In chiesa sono stati mamma e papà a confortare quanti hanno pregato accanto alla bara, coperta da un cuscino di fiori in cui spiccavano i girasoli. Fuori il lutto cittadino e la folla sterminata, rispettosa delle precauzioni antiCovid. «Stefano, insegna agli angeli a suonare» si leggeva in un cartello. «Non sarà mai solo, Dio è con te» hanno cantato i ragazzi. È stato l’arcivescovo di Gorizia, Carlo Roberto Maria Redaelli, a presiedere la concelebrazione.

Don Stefano Goina, parroco dell’Unità pastorale del Sacro Cuore e San Giusto ha pronuciato l’omelia. Bianchi i paramenti. Davanti a tutti gli amici del centro estivo, organizzato dalle parrocchie, i compagni di scuola, quelli delle squadre giovanili della città, gli allievi della scuola di musica che lui stesso frequentava. A rappresentare la città il sindaco Ziberna, la Regione l’assessore Callari.

«Ci saranno tante verità, intorno a te e alla tua morte – così il suo parroco, don Stefano, si è rivolto al ragazzo che ben conosceva –: quella giudiziaria, che deve fare il suo corso, ma non è certo quella definitiva; quelle di chi lo conosceva, come tanti punti di vista, tanti ricordi, esperienze fatte insieme, notizie raccolte qua e là, ma che non dicono tutto e non potranno mai dir tutto su Stefano, che aveva davanti tantissime possibilità da esplorare e tante strade da poter percorrere: la musica, lo sport, lo studio».

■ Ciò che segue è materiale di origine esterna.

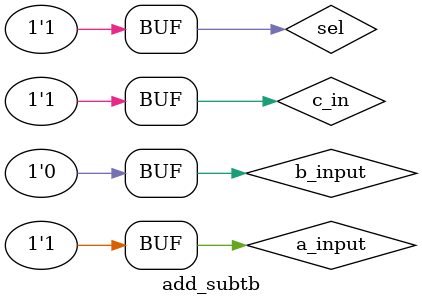
<source format=v>
module add_subtb;
reg a_input,b_input,sel,c_in;
wire sum,carry_out;

initial
  begin
   a_input=0;b_input=0;sel=0;c_in=0;
	#10
	a_input=1;b_input=1;sel=0;c_in=0;
	#10
	a_input=0;b_input=1;sel=0;c_in=0;
	#10
	a_input=1;b_input=0;sel=0;c_in=0;
	#10
	 a_input=0;b_input=0;sel=1;c_in=0;
	#10
	a_input=1;b_input=1;sel=1;c_in=0;
	#10
	a_input=0;b_input=1;sel=1;c_in=0;
	#10
	a_input=1;b_input=0;sel=1;c_in=0;
	#10
	a_input=0;b_input=0;sel=0;c_in=1;
	#10
	a_input=1;b_input=1;sel=0;c_in=1;
	#10
	a_input=0;b_input=1;sel=0;c_in=1;
	#10
	a_input=1;b_input=0;sel=0;c_in=1;
	#10
	a_input=0;b_input=0;sel=1;c_in=1;
	#10
	a_input=1;b_input=1;sel=1;c_in=1;
	#10
	a_input=0;b_input=1;sel=1;c_in=1;
	#10
	a_input=1;b_input=0;sel=1;c_in=1;
	
	end
	endmodule
	
	
</source>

E poi ha ricordato che domenica scorsa, nella chiesa di San Giusto, c’era un mazzetto di fiori ed un lumino ad occupare la sedia su cui spesso si sedeva il ragazzo; ma non era l’unico posto da lui occupato; ce n’era anche uno nella sua squadra di calcio, e soprattutto nella sua casa, nella sua famiglia, e tra i suoi amici. Stefano non li occuperà più. «Siamo coscienti, ma Stefano è vivo in Cristo. Vogliamo onorare la memoria di Stefano? Cerchiamo di vivere nell’amore tra di noi, e scopriremo il segreto dell’eternità: non è uno slogan, ma una verità che ha bisogno di tempo, pazienza e costanza per essere compresa. Aiutiamoci vicendevolmente a percorrere questa strada». L’amore, appunto. «Se volete farmi un regalo – l’invito di Stefano dalla sua epigrafe –, potete portare un’offerta che destineremo alle famiglie della Comunità Papa Giovanni XXIII». E così è stato.

Intanto continuano le indagini sulla vicenda. Lunedì sarà sentito l’amico di Stefano che è il testimone diretto dell’incidente. Le attività estive erano organizzate dalle parrocchie, il parco è comunale. L’Arcidiocesi ha ribadito la propria fiducia nella magistratura, ma anche nell’operato degli animatori direttamente coinvolti nella tragica vicenda.